2. Barreiras que atrapalham
Recursos globais da Apple, como eSIM, não têm adoção plena na China. Ou seja: mesmo quem paga caro por um Pro Max não usufrui da experiência completa.
3. Preço sem incentivo
O governo chinês subsidia aparelhos até certo valor. Adivinha quem não entra nessa lista? O iPhone 17 Pro Max. Resultado: consumidores olham para rivais nacionais que recebem desconto e pensam duas vezes antes de pagar o preço cheio do iPhone.

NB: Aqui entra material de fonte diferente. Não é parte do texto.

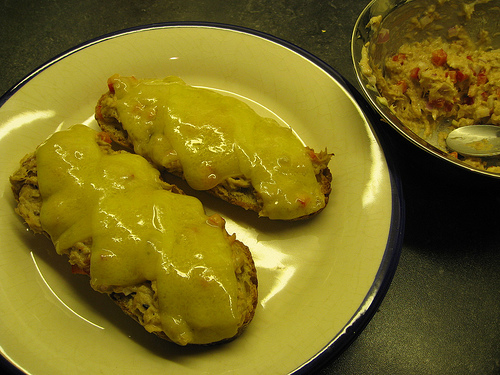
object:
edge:
[346, 0, 484, 180]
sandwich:
[91, 73, 345, 216]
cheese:
[130, 85, 313, 201]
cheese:
[40, 137, 242, 344]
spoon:
[450, 113, 499, 159]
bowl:
[350, 3, 500, 177]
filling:
[361, 4, 496, 165]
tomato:
[432, 47, 447, 65]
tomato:
[393, 52, 406, 64]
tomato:
[447, 70, 464, 84]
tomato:
[434, 100, 456, 112]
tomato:
[475, 73, 489, 89]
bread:
[94, 78, 332, 218]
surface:
[5, 4, 499, 372]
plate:
[4, 23, 398, 374]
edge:
[2, 21, 55, 371]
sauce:
[40, 76, 326, 311]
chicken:
[15, 76, 338, 343]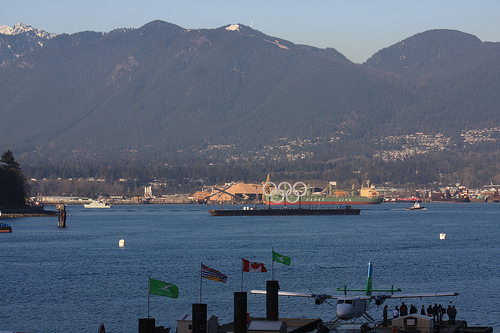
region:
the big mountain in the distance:
[1, 19, 498, 185]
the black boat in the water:
[206, 180, 360, 215]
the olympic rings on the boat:
[263, 181, 308, 203]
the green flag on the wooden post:
[146, 275, 178, 315]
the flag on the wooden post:
[199, 262, 227, 303]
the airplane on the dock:
[249, 258, 459, 323]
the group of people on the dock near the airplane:
[381, 300, 457, 325]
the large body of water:
[0, 202, 499, 329]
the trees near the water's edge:
[0, 148, 27, 215]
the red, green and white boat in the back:
[263, 183, 383, 204]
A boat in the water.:
[186, 163, 389, 227]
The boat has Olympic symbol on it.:
[251, 172, 314, 202]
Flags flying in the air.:
[138, 263, 219, 304]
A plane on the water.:
[309, 247, 416, 318]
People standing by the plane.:
[380, 285, 480, 319]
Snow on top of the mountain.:
[196, 23, 307, 53]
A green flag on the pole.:
[267, 233, 288, 284]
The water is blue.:
[77, 184, 259, 267]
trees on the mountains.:
[47, 62, 254, 152]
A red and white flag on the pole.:
[232, 243, 267, 288]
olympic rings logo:
[245, 182, 322, 214]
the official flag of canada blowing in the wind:
[234, 253, 269, 279]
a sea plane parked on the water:
[240, 242, 463, 322]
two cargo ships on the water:
[202, 185, 397, 227]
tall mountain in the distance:
[5, 3, 499, 192]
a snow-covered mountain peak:
[2, 16, 62, 53]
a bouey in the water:
[107, 231, 141, 255]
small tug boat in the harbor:
[408, 197, 432, 217]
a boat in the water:
[77, 193, 118, 215]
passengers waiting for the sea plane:
[375, 293, 470, 327]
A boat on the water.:
[197, 163, 370, 241]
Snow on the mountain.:
[7, 18, 87, 48]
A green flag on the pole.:
[131, 261, 183, 315]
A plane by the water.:
[293, 267, 443, 323]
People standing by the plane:
[381, 284, 463, 331]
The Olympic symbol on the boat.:
[255, 163, 312, 205]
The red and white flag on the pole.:
[239, 250, 264, 290]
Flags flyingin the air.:
[132, 249, 314, 294]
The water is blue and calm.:
[93, 203, 265, 255]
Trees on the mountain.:
[139, 136, 251, 185]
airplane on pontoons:
[251, 261, 471, 321]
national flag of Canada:
[230, 258, 269, 276]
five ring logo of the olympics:
[264, 178, 307, 205]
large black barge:
[207, 200, 365, 217]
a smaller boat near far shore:
[403, 194, 428, 216]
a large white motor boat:
[76, 195, 116, 215]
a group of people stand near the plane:
[379, 295, 461, 322]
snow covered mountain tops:
[1, 10, 288, 62]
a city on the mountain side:
[178, 130, 498, 198]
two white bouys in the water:
[108, 228, 451, 252]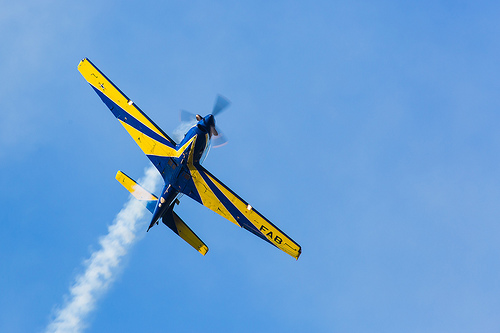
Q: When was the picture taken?
A: Daytime.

4. O consumidor chinês não se contenta mais
Quem compra tecnologia na China está cada vez mais exigente. Eles não querem “mais do mesmo” ano após ano. Querem inovação real: IA disruptiva, câmeras revolucionárias, bateria que dura dias. O Pro Max precisa entregar um salto gigante, e quando não entrega, a escolha óbvia é migrar para outra marca.
5. Números não mentem
As vendas da Apple na China vêm caindo. Menos remessas, menos importações, menos apelo. O sinal de alerta já está ligado.
⚡ O recado está dado: se a Apple não acelerar a ousadia, pode perder um dos mercados mais estratégicos do planeta. A concorrência local não tem medo de arriscar, e o consumidor chinês não perdoa falta de inovação.